:: Work item ::
Pull the text lines from all the records below word for word, leaving out the pictures.

Data extracted from a collection:
════════════════════

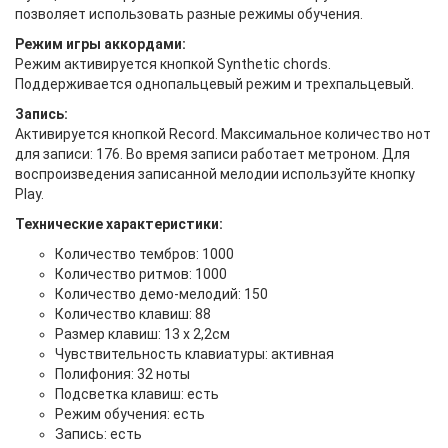
позволяет использовать разные режимы обучения.
Режим игры аккордами:
Режим активируется кнопкой Synthetic chords.
Поддерживается однопальцевый режим и трехпальцевый.
Запись:
Активируется кнопкой Record. Максимальное количество нот
для записи: 176. Во время записи работает метроном. Для
воспроизведения записанной мелодии используйте кнопку
Play.
Технические характеристики:
Количество тембров: 1000
Количество ритмов: 1000
Количество демо-мелодий: 150
Количество клавиш: 88
Размер клавиш: 13 х 2,2см
Чувствительность клавиатуры: активная
Полифония: 32 ноты
Подсветка клавиш: есть
Режим обучения: есть
Запись: есть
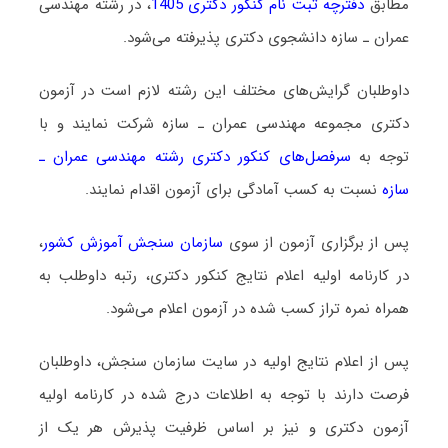
مطابق
دفترچه ثبت نام کنکور دکتری 1405
، در رشته ﻣﻬﻨﺪسی
ﻋﻤﺮان ـ ﺳﺎزه دانشجوی دکتری پذیرفته می‌شود.
داوطلبان گرایش‌های مختلف این رشته لازم است در آزمون
دکتری مجموعه ﻣﻬﻨﺪسی ﻋﻤﺮان ـ ﺳﺎزه شرکت نمایند و با
توجه به
سرفصل‌های کنکور دکتری رشته ﻣﻬﻨﺪسی ﻋﻤﺮان ـ
ﺳﺎزه
نسبت به کسب آمادگی برای آزمون اقدام نمایند.
پس از برگزاری آزمون از سوی
سازمان سنجش آموزش کشور
،
در کارنامه اولیه اعلام نتایج کنکور دکتری، رتبه داوطلب به
همراه نمره تراز کسب شده در آزمون اعلام می‌شود.
پس از اعلام نتایج اولیه در سایت سازمان سنجش، داوطلبان
فرصت دارند با توجه به اطلاعات درج شده در کارنامه اولیه
آزمون دکتری و نیز بر اساس ظرفیت پذیرش هر یک از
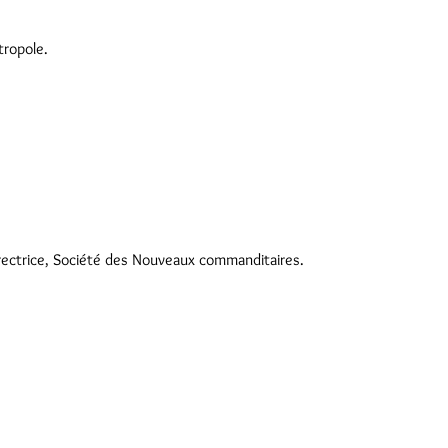
tropole.
irectrice, Société des Nouveaux commanditaires.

════════════════════

:: Reply to the exercise ::
позволяет использовать разные режимы обучения.
Режим игры аккордами:
Режим активируется кнопкой Synthetic chords.
Поддерживается однопальцевый режим и трехпальцевый.
Запись:
Активируется кнопкой Record. Максимальное количество нот
для записи: 176. Во время записи работает метроном. Для
воспроизведения записанной мелодии используйте кнопку
Play.
Технические характеристики:
Количество тембров: 1000
Количество ритмов: 1000
Количество демо-мелодий: 150
Количество клавиш: 88
Размер клавиш: 13 х 2,2см
Чувствительность клавиатуры: активная
Полифония: 32 ноты
Подсветка клавиш: есть
Режим обучения: есть
Запись: есть
مطابق
دفترچه ثبت نام کنکور دکتری 1405
، در رشته ﻣﻬﻨﺪسی
ﻋﻤﺮان ـ ﺳﺎزه دانشجوی دکتری پذیرفته می‌شود.
داوطلبان گرایش‌های مختلف این رشته لازم است در آزمون
دکتری مجموعه ﻣﻬﻨﺪسی ﻋﻤﺮان ـ ﺳﺎزه شرکت نمایند و با
توجه به
سرفصل‌های کنکور دکتری رشته ﻣﻬﻨﺪسی ﻋﻤﺮان ـ
ﺳﺎزه
نسبت به کسب آمادگی برای آزمون اقدام نمایند.
پس از برگزاری آزمون از سوی
سازمان سنجش آموزش کشور
،
در کارنامه اولیه اعلام نتایج کنکور دکتری، رتبه داوطلب به
همراه نمره تراز کسب شده در آزمون اعلام می‌شود.
پس از اعلام نتایج اولیه در سایت سازمان سنجش، داوطلبان
فرصت دارند با توجه به اطلاعات درج شده در کارنامه اولیه
آزمون دکتری و نیز بر اساس ظرفیت پذیرش هر یک از
tropole.
irectrice, Société des Nouveaux commanditaires.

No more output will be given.